Highly Drug-Resistant Cholera Strain Spreading in Yemen Alarms Doctors
Yemen Monitor/ Paris/ Exclusive:
Scientists from the National Reference Center for Cholera Bacteria at the Pasteur Institute, in collaboration with the Mayotte University Hospital in France, have revealed the spread of a highly drug-resistant strain of cholera that originated in Yemen and has spread to Lebanon and Kenya.
The study was published on December 11, 2024, in the New England Journal of Medicine.

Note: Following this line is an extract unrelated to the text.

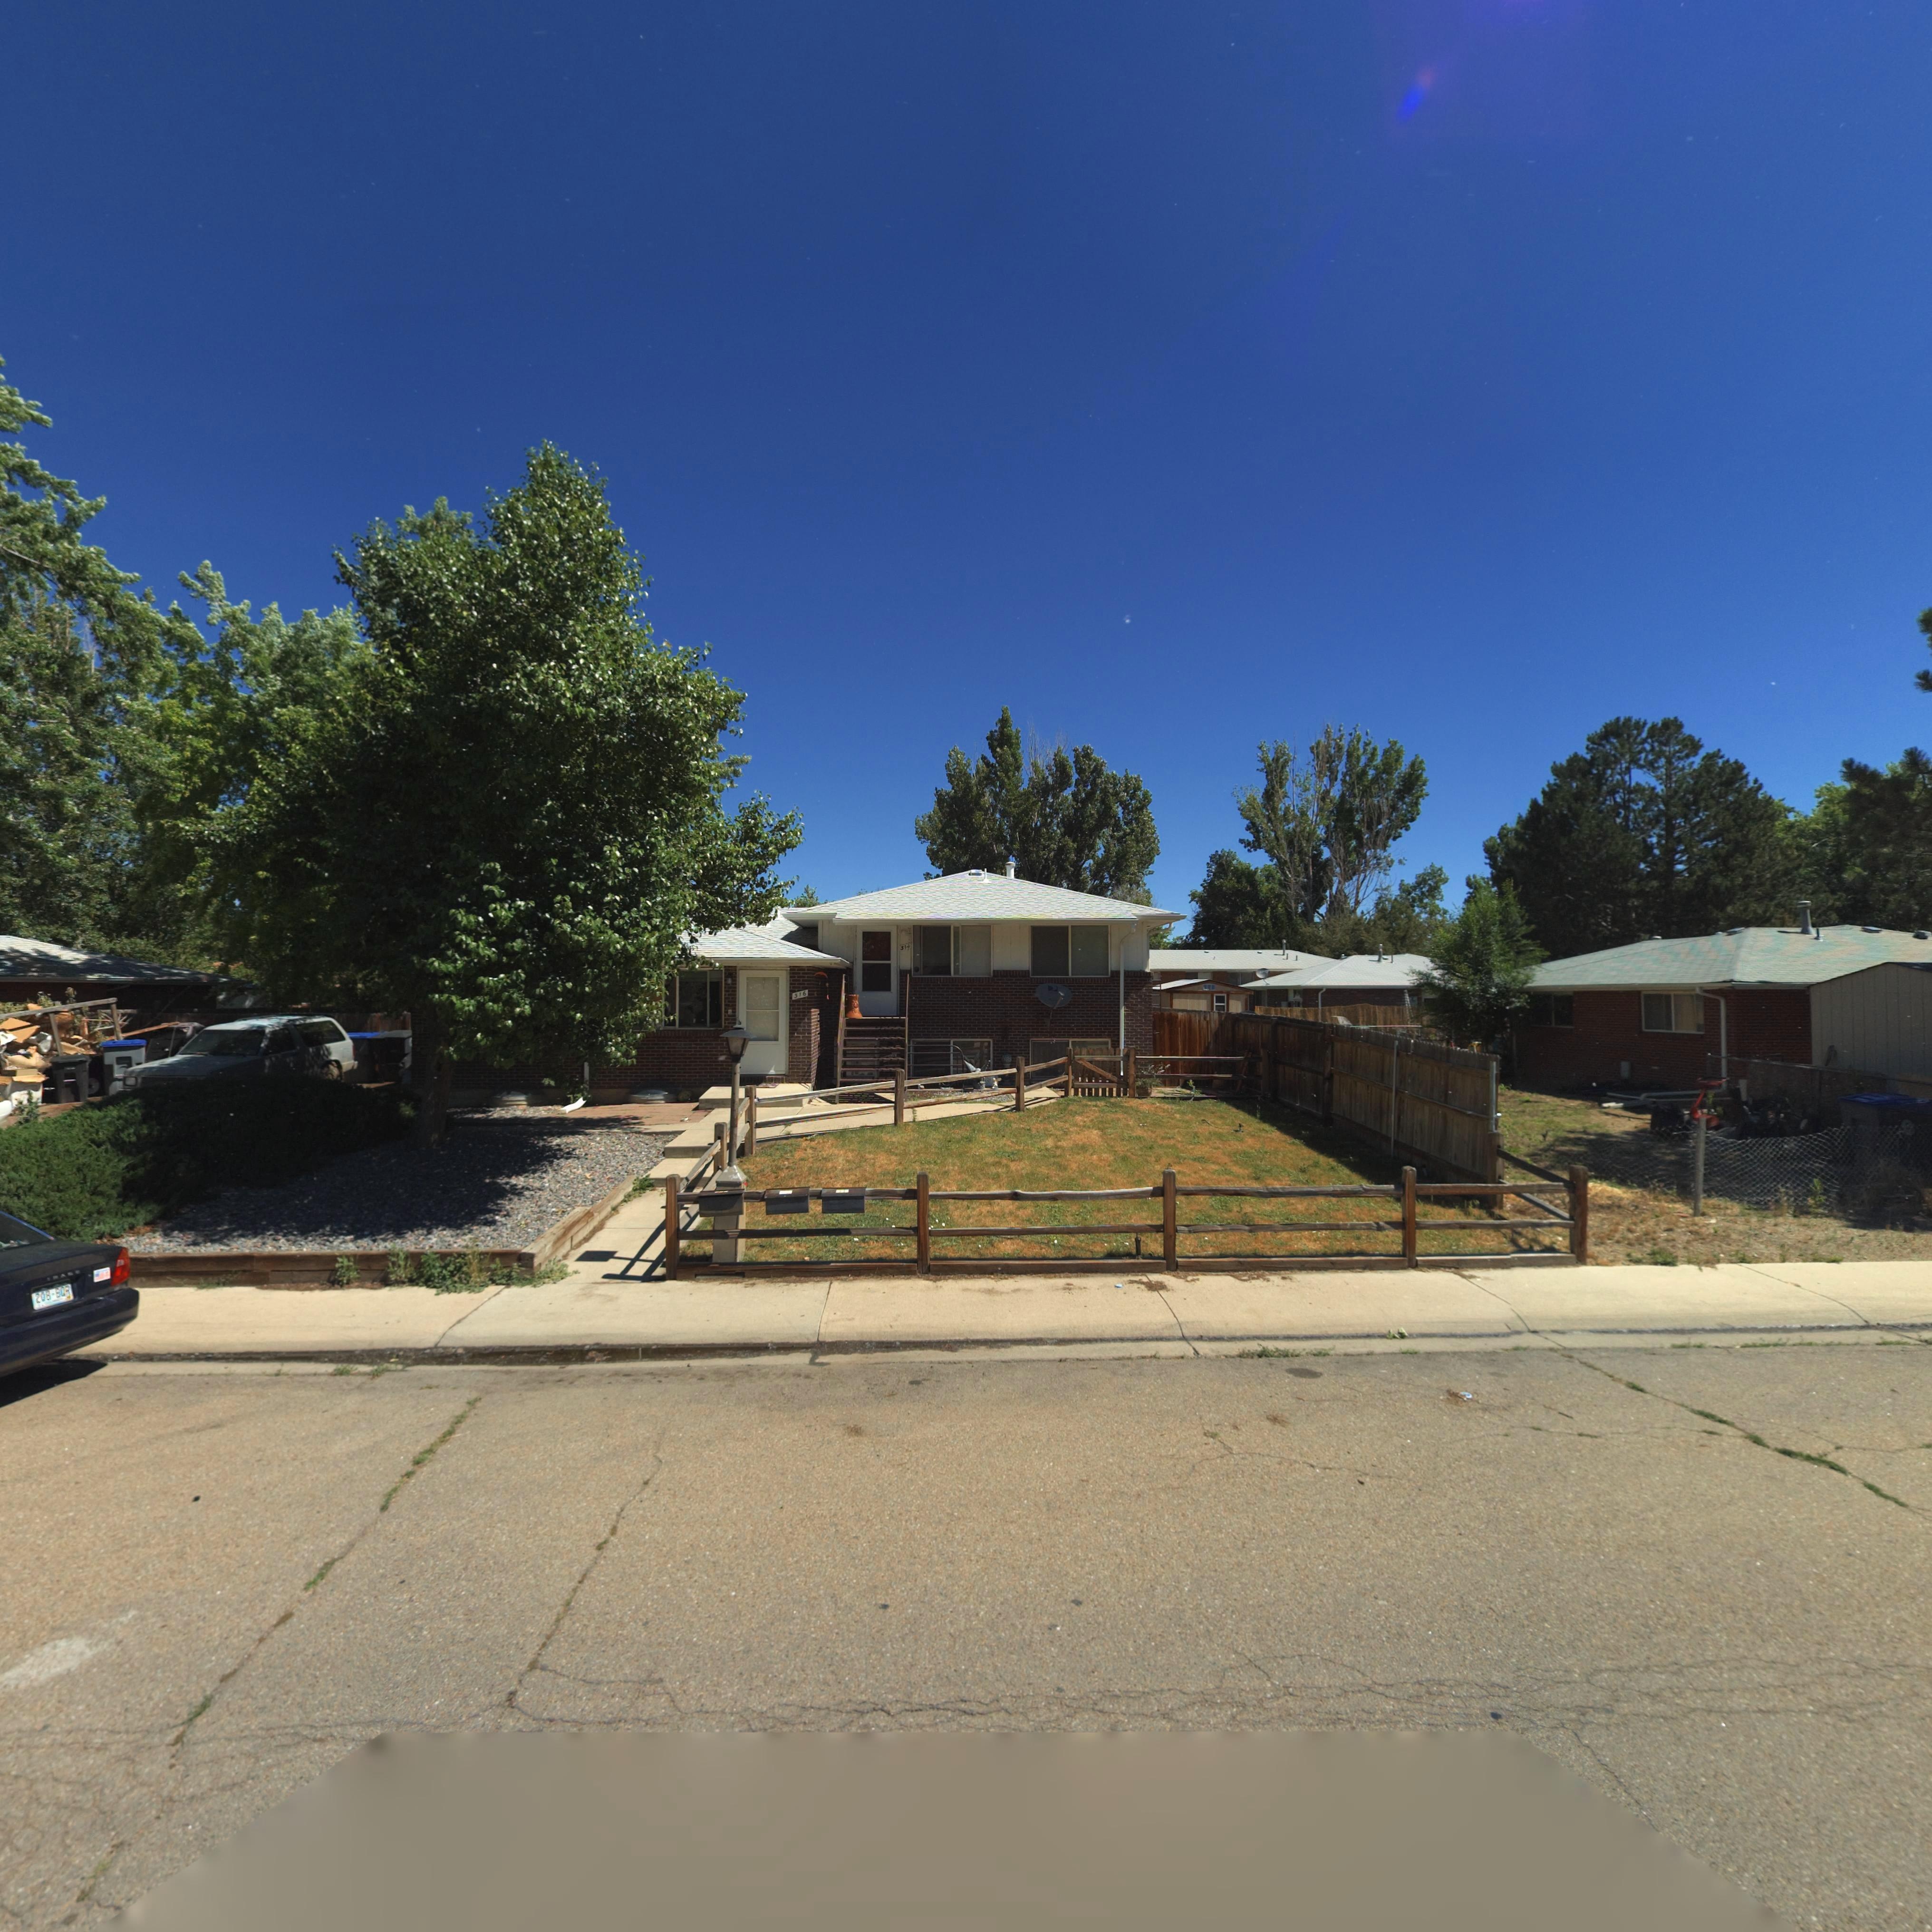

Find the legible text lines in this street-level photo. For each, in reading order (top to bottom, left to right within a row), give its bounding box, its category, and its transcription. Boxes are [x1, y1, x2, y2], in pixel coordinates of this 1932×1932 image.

Cholera is an infectious diarrheal disease caused by a particular type of bacteria called Vibrio cholerae. In its most severe form, cholera is one of the deadliest infectious diseases: without treatment, patients can die within hours.
Treatment primarily involves replacing lost fluids and electrolytes, but antibiotics are also used in addition to treating dehydration. They are essential to reduce the duration of infection and break the chains of transmission as quickly as possible.
A strain resistant to ten antibiotics – including azithromycin and ciprofloxacin, two of the three recommended for treating cholera – was first identified in Yemen during the 2018-2019 cholera outbreak.
Scientists have now been able to track the spread of this strain by studying bacterial genomes. After Yemen, it was identified again in Lebanon in 2022, then in Kenya in 2023, and finally in Tanzania and the Comoros – including Mayotte, a French department off the southeastern coast of Africa – in 2024. Between March and July 2024, the island of Mayotte was affected by an outbreak of 221 cases caused by this highly drug-resistant strain.
Approximately 175,000 cases of acute watery diarrhea and cholera were reported between the beginning of the year and August 2024, with more than 172,023 cases of acute watery diarrhea and suspected cholera cases in Yemen, with 668 associated deaths, according to a UNICEF statement. On average, more than 1,500 cases have been reported daily in recent weeks. While the number of cases is much lower than the previous outbreak between 2016 and 2021 when more than 2.5 million suspected cases and 4,000 deaths were reported, there are fears that the situation will deteriorate during the current rainy season in the country.